INPUT RECORDS:
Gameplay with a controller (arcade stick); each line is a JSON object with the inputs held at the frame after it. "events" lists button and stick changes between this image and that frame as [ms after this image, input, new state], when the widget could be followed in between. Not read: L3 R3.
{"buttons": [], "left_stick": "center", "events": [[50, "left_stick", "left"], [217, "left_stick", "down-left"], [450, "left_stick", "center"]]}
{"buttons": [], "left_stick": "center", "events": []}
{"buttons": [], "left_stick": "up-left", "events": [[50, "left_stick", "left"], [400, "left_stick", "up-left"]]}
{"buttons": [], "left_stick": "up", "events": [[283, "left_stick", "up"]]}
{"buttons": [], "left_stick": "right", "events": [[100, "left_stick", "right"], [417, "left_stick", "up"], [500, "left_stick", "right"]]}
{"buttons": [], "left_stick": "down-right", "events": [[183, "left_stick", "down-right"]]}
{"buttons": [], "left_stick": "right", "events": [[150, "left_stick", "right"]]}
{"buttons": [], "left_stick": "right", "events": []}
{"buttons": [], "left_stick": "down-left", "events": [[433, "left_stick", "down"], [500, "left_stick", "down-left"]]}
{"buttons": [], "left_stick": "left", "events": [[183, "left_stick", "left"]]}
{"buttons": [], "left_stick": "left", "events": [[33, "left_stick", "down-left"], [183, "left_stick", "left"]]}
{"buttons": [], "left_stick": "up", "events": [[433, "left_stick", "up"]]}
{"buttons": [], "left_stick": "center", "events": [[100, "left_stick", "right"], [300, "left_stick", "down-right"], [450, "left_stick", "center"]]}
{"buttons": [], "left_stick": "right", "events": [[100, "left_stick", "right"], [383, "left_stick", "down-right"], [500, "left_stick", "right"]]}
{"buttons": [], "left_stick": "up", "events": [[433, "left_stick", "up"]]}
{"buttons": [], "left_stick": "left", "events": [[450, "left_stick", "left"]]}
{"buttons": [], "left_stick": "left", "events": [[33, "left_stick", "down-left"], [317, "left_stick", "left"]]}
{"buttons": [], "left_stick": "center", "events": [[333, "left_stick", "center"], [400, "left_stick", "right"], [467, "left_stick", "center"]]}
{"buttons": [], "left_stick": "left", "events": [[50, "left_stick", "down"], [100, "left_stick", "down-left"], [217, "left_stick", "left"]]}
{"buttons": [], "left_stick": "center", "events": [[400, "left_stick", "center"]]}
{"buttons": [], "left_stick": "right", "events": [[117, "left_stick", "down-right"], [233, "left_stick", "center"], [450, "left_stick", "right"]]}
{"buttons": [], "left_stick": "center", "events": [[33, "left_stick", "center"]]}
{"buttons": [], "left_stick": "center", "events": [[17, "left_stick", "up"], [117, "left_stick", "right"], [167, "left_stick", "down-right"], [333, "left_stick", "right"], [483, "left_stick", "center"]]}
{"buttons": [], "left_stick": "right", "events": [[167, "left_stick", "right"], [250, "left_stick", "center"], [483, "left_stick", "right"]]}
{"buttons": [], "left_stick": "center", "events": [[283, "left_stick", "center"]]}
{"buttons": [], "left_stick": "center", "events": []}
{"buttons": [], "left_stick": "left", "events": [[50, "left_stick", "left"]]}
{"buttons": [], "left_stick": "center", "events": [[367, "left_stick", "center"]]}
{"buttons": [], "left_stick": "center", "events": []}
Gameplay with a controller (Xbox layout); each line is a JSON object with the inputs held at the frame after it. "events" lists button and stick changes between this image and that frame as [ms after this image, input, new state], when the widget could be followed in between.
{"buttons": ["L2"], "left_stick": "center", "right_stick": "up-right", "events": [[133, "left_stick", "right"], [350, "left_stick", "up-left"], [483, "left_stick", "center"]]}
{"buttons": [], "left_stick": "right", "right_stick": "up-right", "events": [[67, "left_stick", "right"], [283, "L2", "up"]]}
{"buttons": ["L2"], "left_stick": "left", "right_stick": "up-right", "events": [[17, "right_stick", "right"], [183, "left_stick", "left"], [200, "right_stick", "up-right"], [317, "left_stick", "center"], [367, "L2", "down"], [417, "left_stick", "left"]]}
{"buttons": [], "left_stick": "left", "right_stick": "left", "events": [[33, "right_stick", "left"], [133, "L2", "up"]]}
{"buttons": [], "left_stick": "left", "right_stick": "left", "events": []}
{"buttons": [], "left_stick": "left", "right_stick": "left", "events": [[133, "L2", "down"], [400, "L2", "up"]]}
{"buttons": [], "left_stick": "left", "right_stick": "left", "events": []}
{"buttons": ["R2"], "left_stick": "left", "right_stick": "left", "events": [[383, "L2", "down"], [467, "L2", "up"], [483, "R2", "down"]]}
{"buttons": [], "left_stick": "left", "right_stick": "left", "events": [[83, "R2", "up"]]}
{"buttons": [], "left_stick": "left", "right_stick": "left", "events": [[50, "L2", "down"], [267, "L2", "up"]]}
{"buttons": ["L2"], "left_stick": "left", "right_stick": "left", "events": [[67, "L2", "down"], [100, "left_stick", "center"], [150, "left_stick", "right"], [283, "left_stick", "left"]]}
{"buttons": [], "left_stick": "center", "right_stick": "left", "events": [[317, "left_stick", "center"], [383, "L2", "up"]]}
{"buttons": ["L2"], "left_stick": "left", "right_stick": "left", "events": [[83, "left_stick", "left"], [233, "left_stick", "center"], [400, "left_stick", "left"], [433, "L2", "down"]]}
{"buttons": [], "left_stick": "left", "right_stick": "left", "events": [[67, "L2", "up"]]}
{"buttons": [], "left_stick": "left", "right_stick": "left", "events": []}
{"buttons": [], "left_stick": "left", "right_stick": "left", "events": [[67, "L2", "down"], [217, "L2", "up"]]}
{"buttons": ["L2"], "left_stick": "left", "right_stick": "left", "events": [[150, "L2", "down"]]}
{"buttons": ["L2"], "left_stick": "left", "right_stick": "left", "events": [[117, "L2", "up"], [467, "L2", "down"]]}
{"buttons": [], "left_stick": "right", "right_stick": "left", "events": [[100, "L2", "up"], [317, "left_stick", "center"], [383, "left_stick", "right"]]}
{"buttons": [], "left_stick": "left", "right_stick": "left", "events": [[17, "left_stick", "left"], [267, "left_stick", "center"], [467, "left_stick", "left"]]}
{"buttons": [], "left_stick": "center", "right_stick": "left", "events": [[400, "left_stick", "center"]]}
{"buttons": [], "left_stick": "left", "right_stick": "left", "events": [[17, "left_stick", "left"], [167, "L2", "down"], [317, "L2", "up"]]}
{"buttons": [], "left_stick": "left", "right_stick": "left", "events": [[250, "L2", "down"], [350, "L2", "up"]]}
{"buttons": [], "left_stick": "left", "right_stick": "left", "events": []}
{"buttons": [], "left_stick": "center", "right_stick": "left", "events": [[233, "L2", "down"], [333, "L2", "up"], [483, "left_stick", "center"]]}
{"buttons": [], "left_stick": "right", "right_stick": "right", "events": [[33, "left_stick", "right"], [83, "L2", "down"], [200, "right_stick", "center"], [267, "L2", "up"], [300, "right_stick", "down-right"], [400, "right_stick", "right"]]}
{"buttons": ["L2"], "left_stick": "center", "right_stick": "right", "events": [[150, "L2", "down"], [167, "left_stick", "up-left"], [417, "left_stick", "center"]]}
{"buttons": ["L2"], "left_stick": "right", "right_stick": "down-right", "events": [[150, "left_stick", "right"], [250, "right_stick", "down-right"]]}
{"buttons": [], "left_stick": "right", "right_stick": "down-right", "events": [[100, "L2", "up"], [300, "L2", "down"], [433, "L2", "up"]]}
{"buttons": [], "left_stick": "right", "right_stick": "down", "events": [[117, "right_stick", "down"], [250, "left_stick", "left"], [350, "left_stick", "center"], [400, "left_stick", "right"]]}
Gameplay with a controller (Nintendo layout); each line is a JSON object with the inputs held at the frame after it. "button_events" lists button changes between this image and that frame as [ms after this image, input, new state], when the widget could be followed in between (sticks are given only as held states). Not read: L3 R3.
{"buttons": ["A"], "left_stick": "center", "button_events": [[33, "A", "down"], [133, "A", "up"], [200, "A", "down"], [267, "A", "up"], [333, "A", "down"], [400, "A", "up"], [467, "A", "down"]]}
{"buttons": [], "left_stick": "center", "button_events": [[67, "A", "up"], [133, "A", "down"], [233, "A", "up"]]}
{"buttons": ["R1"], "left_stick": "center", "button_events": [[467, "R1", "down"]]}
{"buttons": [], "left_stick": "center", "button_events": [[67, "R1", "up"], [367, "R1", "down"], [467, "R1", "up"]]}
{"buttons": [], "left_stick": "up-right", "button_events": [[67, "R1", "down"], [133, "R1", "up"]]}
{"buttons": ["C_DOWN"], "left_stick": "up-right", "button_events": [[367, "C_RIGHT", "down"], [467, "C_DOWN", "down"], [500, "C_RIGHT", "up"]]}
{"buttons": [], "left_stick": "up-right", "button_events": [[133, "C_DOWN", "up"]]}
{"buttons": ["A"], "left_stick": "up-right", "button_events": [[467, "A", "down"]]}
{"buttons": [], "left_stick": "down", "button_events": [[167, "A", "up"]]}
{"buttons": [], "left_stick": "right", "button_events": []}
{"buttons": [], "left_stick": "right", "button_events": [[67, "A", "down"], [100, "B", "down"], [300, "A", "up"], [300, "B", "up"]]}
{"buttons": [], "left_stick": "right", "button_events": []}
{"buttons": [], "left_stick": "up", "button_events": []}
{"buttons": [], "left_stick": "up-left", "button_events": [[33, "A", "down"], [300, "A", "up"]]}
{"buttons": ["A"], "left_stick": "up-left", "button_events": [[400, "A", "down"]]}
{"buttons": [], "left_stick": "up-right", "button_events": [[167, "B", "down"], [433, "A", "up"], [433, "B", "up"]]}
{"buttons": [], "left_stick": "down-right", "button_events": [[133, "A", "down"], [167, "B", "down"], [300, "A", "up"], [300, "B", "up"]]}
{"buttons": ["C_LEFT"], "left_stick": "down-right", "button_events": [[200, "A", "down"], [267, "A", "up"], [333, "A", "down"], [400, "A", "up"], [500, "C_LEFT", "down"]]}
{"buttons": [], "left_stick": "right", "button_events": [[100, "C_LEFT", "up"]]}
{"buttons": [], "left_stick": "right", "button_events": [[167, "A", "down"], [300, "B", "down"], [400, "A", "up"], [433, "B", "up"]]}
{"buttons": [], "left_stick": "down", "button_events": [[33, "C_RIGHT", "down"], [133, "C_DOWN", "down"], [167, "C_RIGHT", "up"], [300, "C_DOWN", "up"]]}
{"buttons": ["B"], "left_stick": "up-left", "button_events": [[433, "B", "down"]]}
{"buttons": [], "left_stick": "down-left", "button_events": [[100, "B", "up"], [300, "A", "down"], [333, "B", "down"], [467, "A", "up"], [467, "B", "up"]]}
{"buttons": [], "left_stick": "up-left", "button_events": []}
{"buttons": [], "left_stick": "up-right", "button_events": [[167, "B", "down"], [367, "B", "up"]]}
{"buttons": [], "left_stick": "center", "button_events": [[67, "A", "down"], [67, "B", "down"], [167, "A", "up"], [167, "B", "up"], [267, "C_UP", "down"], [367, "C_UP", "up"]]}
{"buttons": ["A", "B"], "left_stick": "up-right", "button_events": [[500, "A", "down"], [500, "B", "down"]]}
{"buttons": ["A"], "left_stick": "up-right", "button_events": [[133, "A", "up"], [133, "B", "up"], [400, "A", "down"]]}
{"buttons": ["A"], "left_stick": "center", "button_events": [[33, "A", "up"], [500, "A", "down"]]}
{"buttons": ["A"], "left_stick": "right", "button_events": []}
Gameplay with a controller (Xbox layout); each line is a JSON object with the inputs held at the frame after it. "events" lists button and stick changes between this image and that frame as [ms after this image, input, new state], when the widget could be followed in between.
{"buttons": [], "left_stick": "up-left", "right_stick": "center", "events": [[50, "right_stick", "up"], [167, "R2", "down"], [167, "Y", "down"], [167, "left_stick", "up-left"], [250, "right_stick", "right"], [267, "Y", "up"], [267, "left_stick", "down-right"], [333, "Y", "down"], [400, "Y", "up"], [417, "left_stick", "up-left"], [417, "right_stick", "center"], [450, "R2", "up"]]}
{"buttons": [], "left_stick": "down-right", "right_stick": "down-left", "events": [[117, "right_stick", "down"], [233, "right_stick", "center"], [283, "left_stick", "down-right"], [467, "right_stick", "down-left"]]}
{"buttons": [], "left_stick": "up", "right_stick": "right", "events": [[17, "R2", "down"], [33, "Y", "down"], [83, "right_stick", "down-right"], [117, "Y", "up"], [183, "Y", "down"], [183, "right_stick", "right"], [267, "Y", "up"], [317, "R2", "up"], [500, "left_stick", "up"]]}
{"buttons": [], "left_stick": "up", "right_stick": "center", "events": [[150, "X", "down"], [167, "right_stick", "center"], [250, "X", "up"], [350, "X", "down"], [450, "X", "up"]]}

REQUIRED WORK: Each line that contains the word "read" adds to the total; give the total for the material and nothing else.

OUTPUT FOR THIS EXERCISE: 2